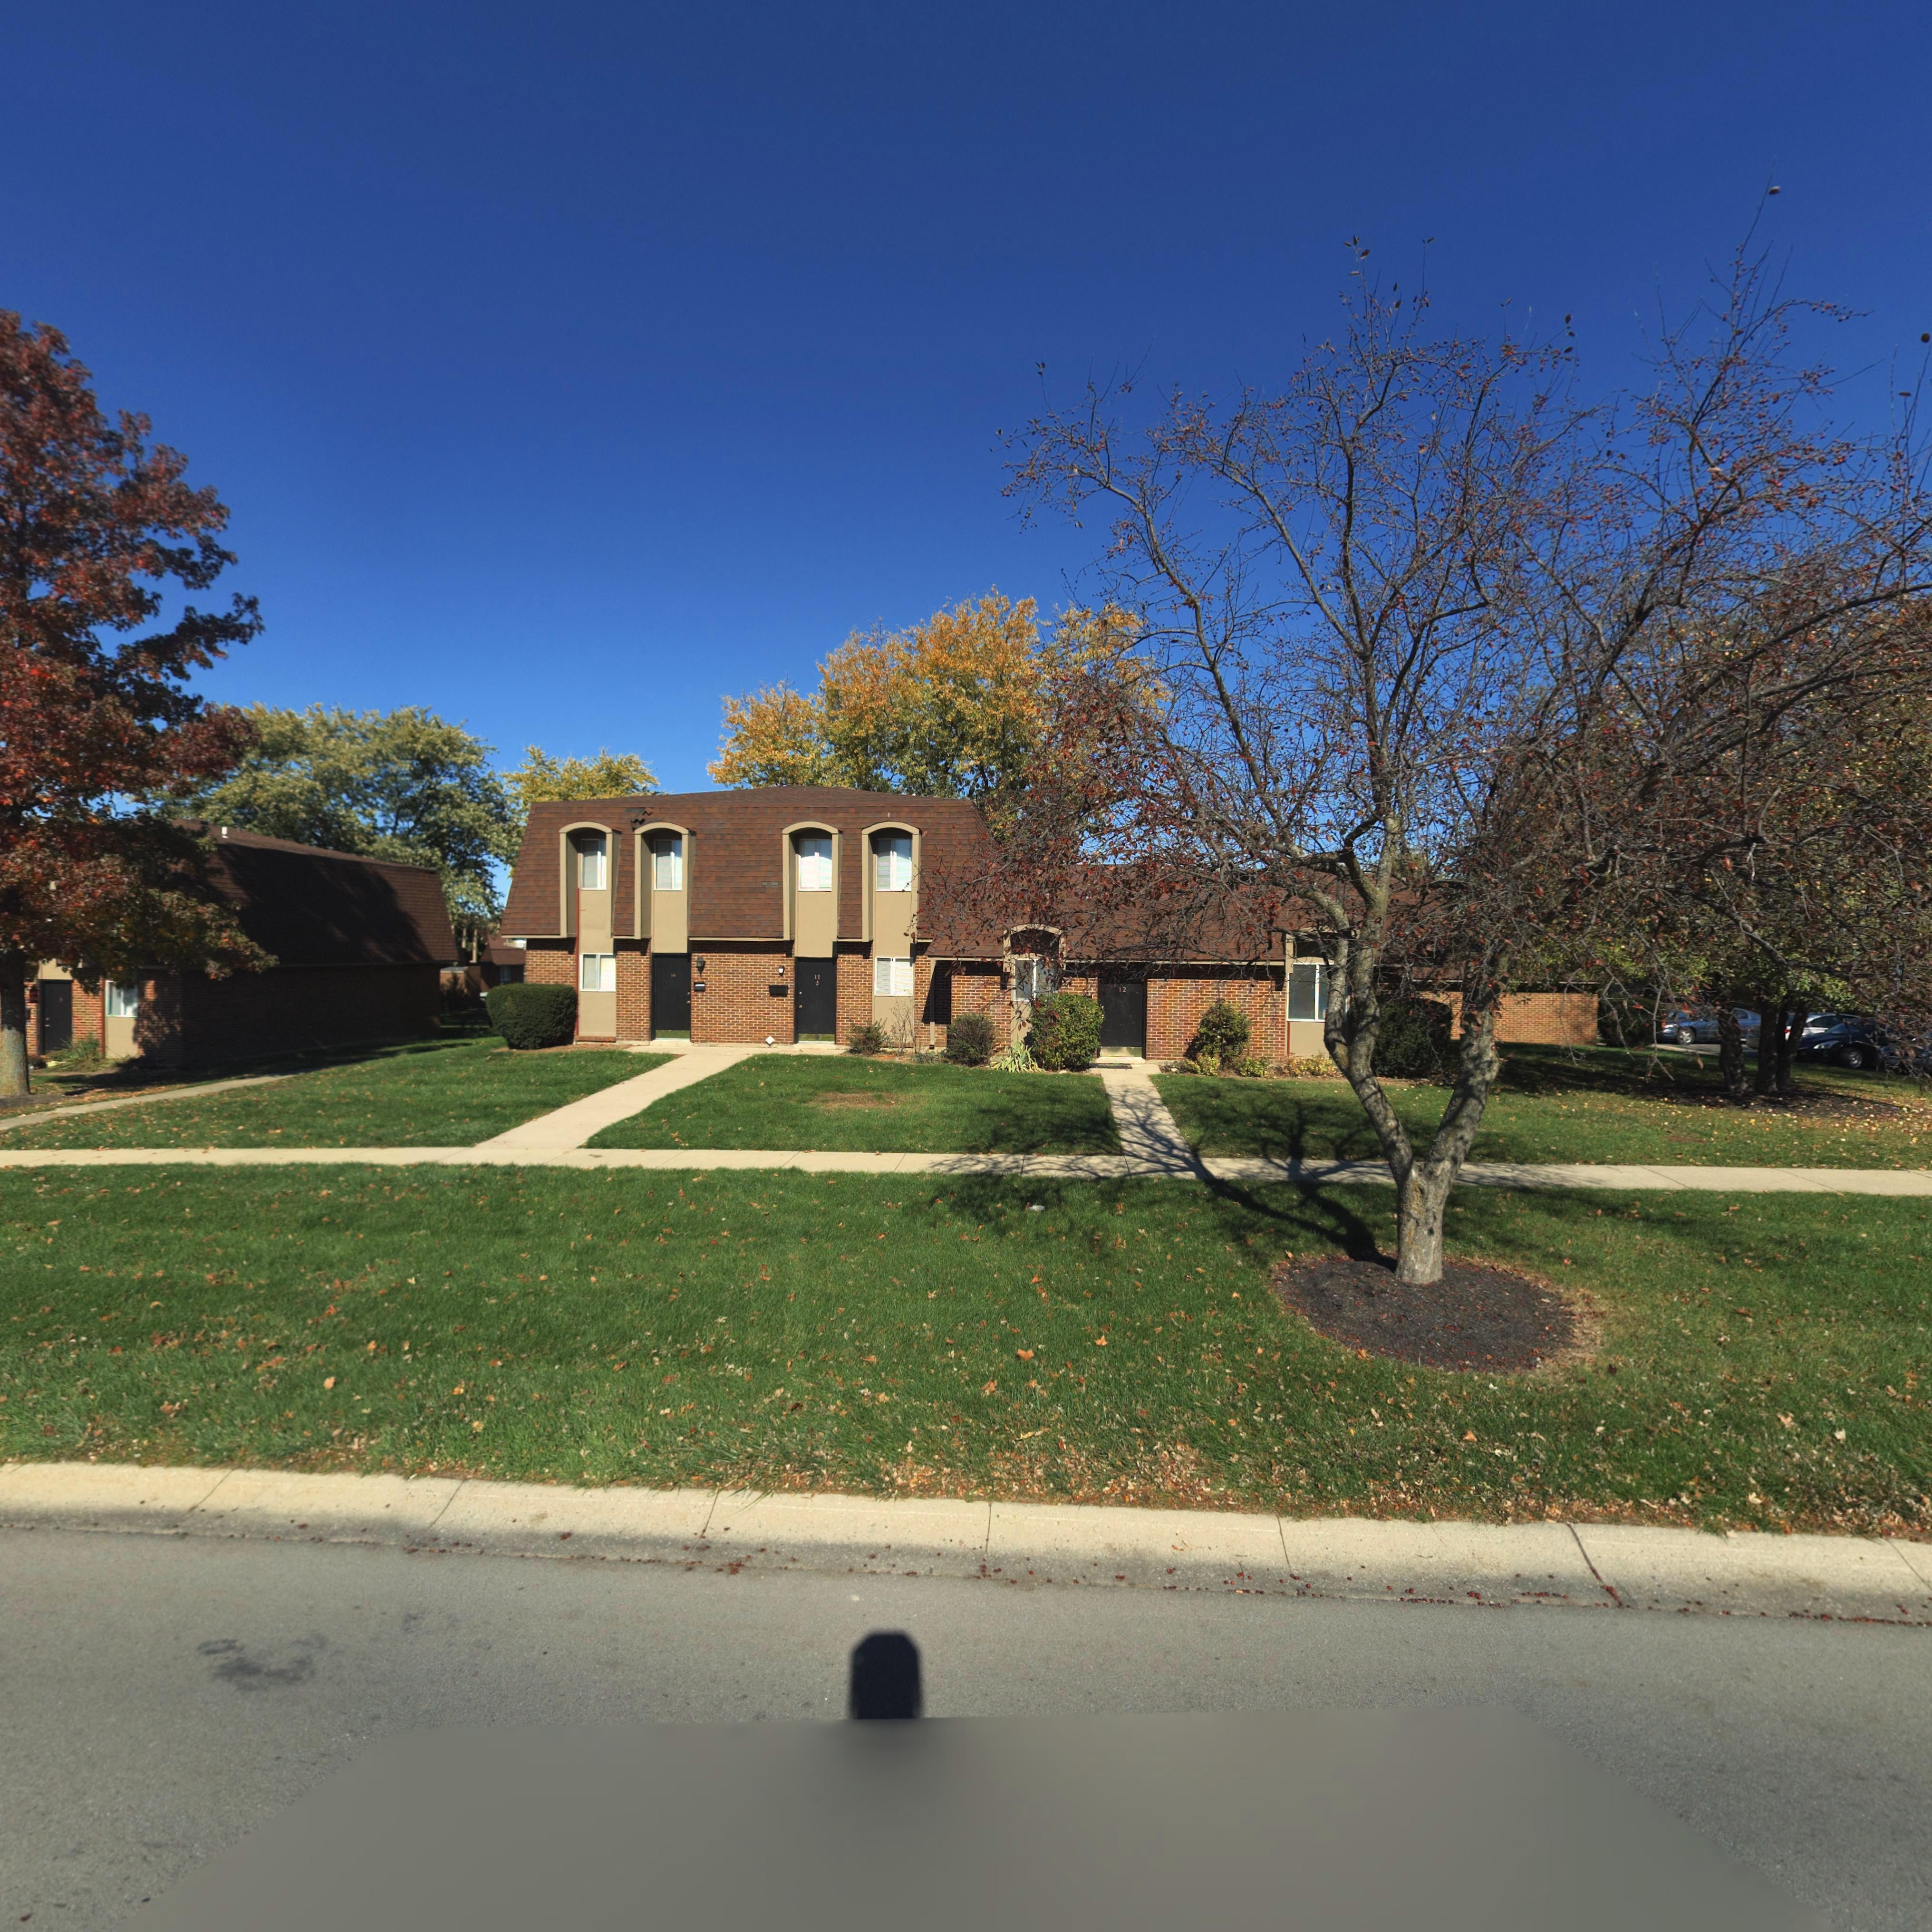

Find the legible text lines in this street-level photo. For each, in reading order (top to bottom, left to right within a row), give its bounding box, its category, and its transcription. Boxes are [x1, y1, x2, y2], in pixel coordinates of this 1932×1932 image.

[670, 973, 676, 978] StreetNumber: 1*
[814, 974, 821, 980] StreetNumber: 11
[1119, 986, 1127, 993] StreetNumber: 12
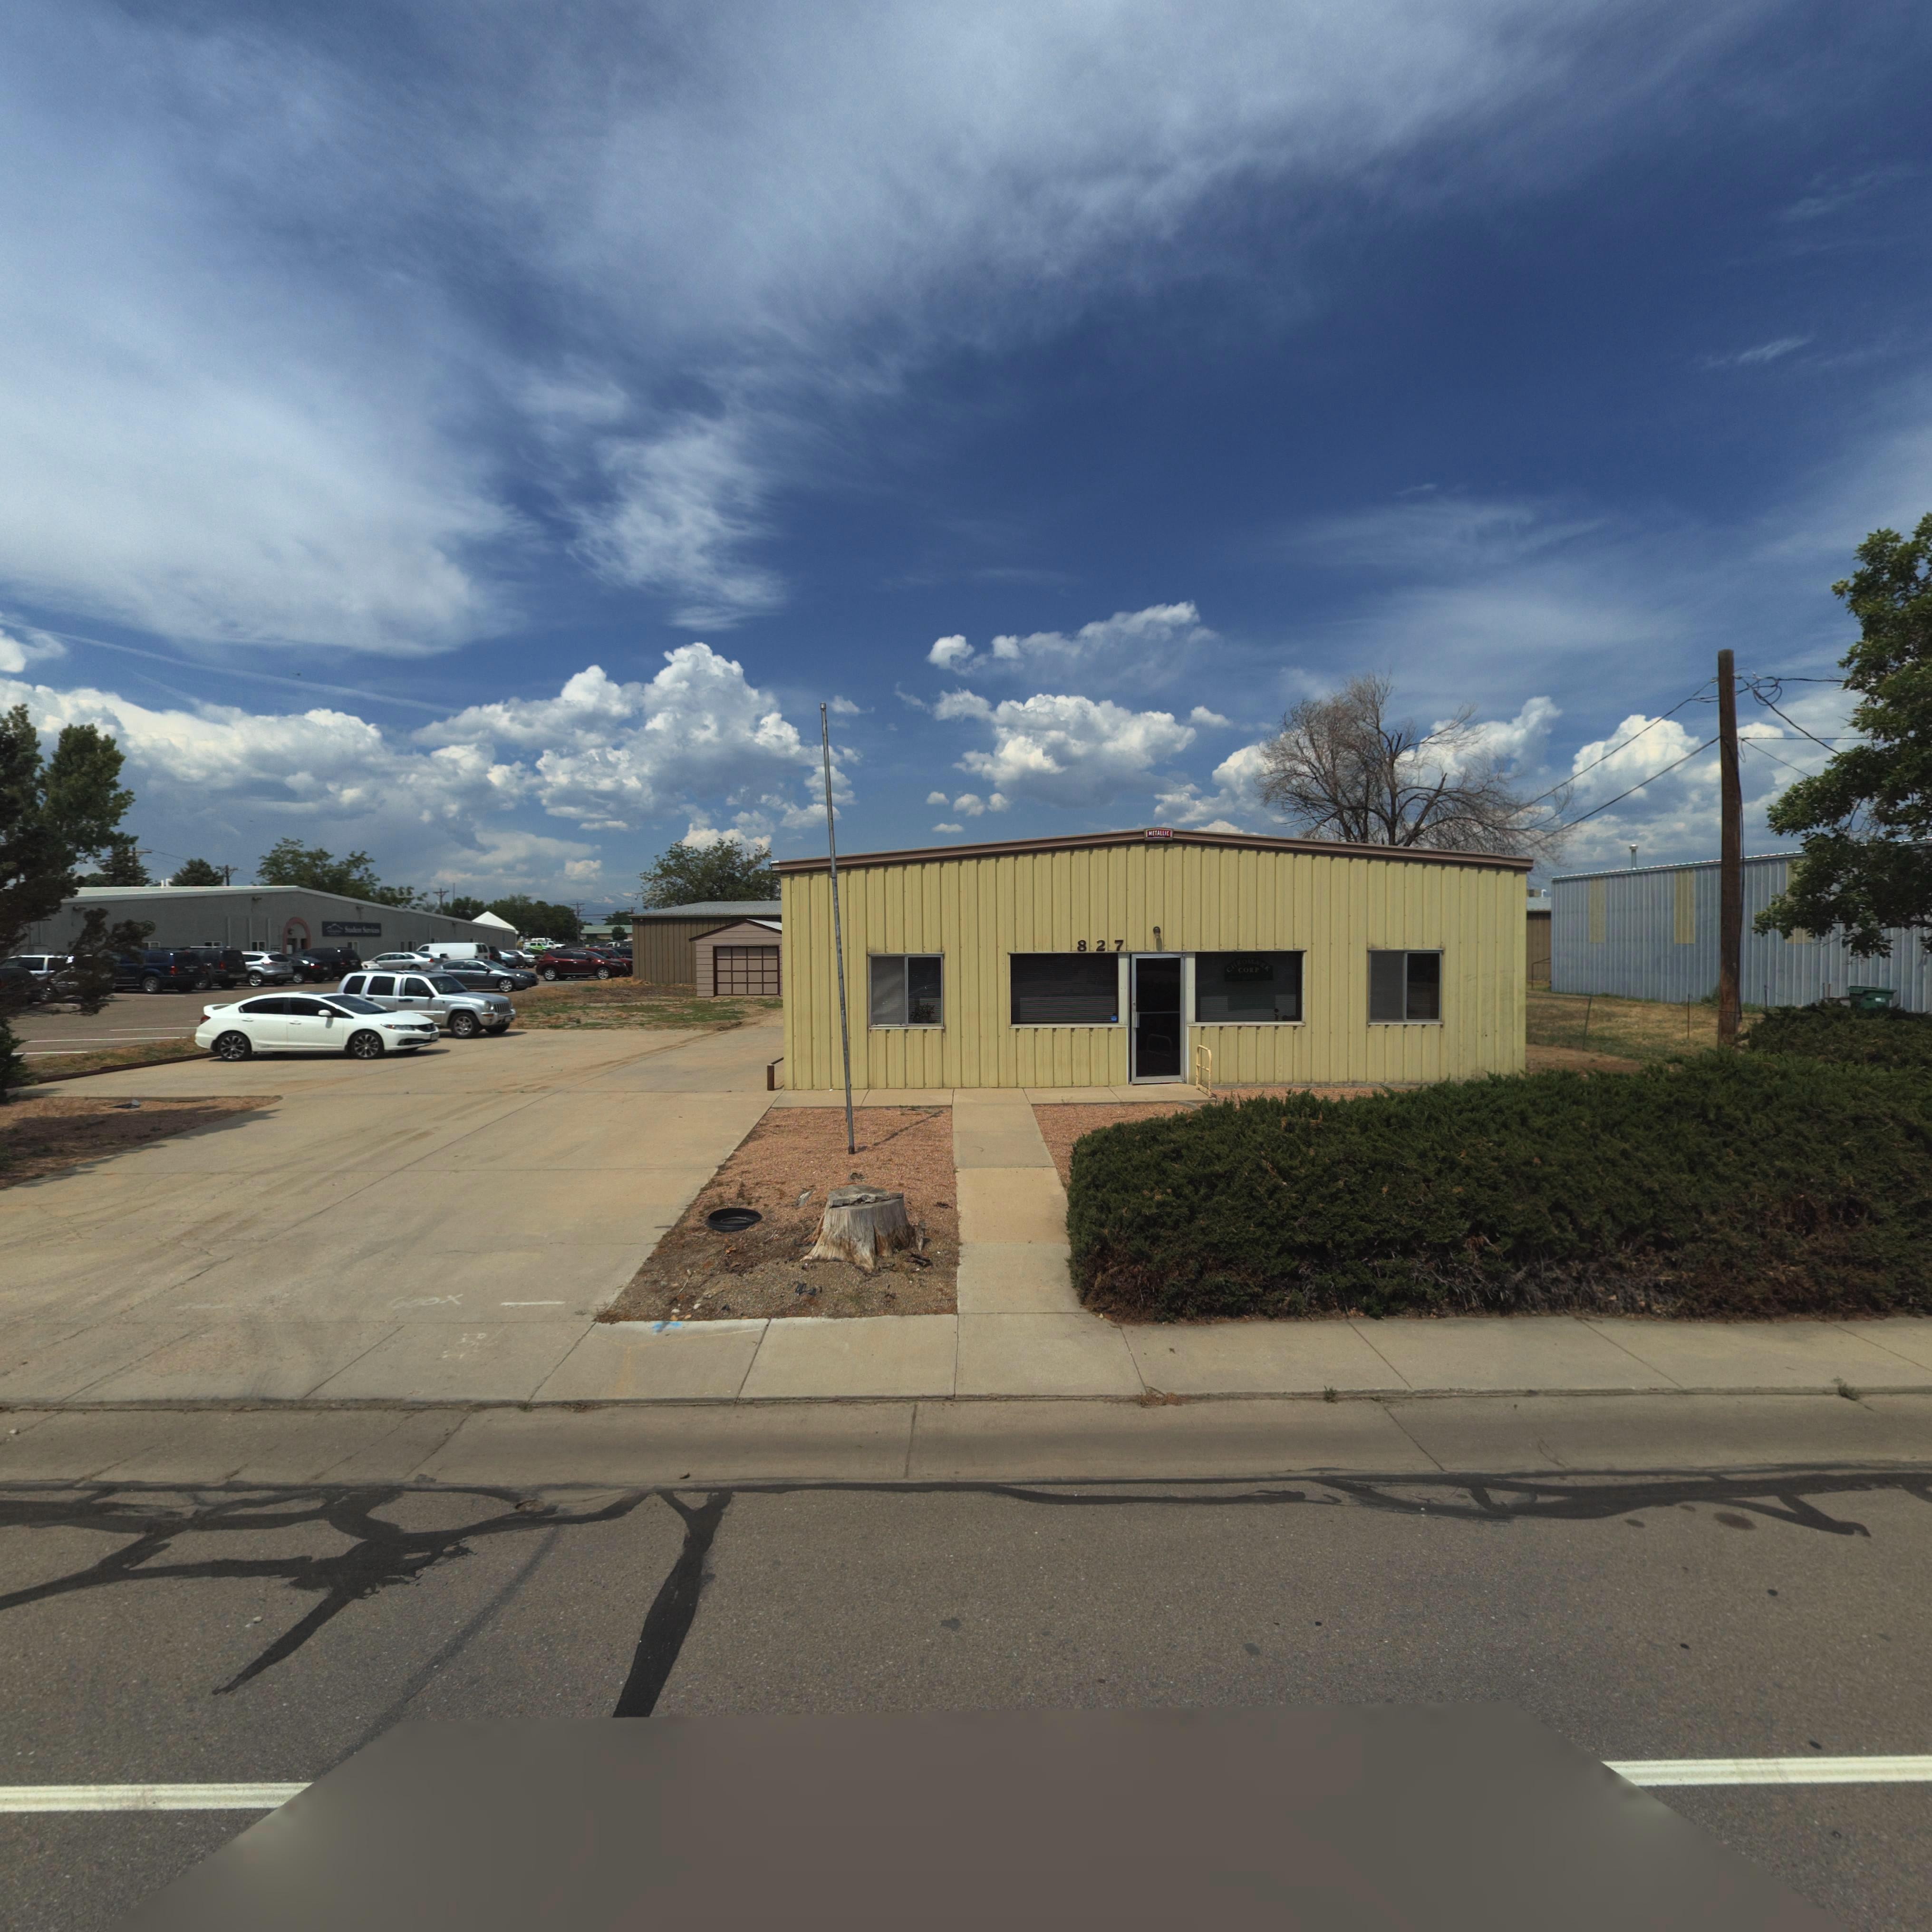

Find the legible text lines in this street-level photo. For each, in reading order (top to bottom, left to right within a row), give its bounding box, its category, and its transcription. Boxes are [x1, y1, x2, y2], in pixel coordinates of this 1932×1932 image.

[1076, 939, 1123, 952] StreetNumber: 827
[1237, 967, 1259, 973] BusinessName: CORP
[1226, 958, 1272, 972] BusinessName: CHROMARK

# TO BE DONE:
Can you return all of the lines above word for word, leaving out the pictures?

# SOLUTION TO THIS EXERCISE:
Find the legible text lines in this street-level photo. For each, in reading order (top to bottom, left to right within a row), give its bounding box, its category, and its transcription. Boxes are [x1, y1, x2, y2], in pixel coordinates of this 1932×1932 image.

[670, 973, 676, 978] StreetNumber: 1*
[814, 974, 821, 980] StreetNumber: 11
[1119, 986, 1127, 993] StreetNumber: 12

Find the legible text lines in this street-level photo. For each, in reading order (top to bottom, left to right within a row), give its bounding box, its category, and its transcription. Boxes are [x1, y1, x2, y2], in pixel coordinates of this 1932×1932 image.

[1076, 939, 1123, 952] StreetNumber: 827
[1237, 967, 1259, 973] BusinessName: CORP
[1226, 958, 1272, 972] BusinessName: CHROMARK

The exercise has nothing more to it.